Maris introduces a formally verifiable privacy policy enforcement paradigm for multi-agent collaboration systems (MACS) to prevent sensitive data leakage. It embeds reference monitors into key components, achieving effective threat mitigation across three task suites while maintaining high task success rates.

Multi-agent collaboration systems (MACS), powered by large language models (LLMs), solve complex problems efficiently by leveraging each agent's specialization and communication between agents.

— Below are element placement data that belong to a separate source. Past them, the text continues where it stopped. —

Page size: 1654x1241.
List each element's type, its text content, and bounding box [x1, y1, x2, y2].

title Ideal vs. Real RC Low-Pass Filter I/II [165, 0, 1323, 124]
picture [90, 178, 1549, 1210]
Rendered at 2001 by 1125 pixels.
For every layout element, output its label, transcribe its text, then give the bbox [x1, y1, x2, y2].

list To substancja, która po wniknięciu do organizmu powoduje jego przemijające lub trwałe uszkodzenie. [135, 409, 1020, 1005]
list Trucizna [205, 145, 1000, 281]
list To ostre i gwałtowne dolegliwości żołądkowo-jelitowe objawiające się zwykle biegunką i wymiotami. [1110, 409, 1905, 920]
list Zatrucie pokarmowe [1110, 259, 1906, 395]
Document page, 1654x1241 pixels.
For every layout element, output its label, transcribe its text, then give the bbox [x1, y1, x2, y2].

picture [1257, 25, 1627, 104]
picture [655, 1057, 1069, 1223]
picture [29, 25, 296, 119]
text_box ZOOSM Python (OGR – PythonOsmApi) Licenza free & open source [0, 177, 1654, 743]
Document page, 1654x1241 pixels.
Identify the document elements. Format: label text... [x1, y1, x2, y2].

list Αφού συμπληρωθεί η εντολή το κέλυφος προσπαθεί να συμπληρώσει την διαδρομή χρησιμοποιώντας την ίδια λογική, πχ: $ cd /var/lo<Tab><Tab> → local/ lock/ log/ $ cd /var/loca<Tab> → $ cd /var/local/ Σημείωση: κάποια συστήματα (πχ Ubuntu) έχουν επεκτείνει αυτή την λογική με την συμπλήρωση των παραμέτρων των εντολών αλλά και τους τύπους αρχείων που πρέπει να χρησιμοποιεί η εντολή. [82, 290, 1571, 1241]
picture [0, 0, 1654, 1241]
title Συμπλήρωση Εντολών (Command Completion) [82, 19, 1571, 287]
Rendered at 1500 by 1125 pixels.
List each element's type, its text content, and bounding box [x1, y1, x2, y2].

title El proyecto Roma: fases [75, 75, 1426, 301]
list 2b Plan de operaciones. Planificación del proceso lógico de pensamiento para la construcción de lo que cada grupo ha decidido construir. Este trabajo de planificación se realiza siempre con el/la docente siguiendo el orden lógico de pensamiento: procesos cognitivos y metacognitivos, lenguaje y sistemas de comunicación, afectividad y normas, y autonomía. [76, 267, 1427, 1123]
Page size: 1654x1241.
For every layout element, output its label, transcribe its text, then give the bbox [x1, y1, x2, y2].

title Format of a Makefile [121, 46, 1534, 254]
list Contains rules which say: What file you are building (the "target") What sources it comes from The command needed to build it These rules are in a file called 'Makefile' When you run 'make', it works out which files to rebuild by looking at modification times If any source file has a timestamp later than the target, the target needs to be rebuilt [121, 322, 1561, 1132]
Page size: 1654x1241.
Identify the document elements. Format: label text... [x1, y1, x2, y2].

However, the inherent exchange of information between agents and their interaction with external environments, such as LLM, tools, and users, inevitably introduces significant risks of sensitive data leakage, including vulnerabilities to attacks such as eavesdropping and prompt injection. Existing MACS lack fine-grained data protection controls, making it challenging to manage sensitive information securely. In this paper, we take the first step to mitigate the MACS's data leakage threat through a privacy-enhanced MACS development paradigm, Maris. Maris enables rigorous message flow control within MACS by embedding reference monitors into key multi-agent conversation components. We implemented Maris as an integral part of widely-adopted open-source multi-agent development frameworks, AutoGen and LangChain. To evaluate its effectiveness, we develop a Privacy Assessment Framework that emulates MACS under different threat scenarios. Our evaluation shows that Maris effectively mitigated sensitive data leakage threats across three different task suites while maintaining a high task success rate.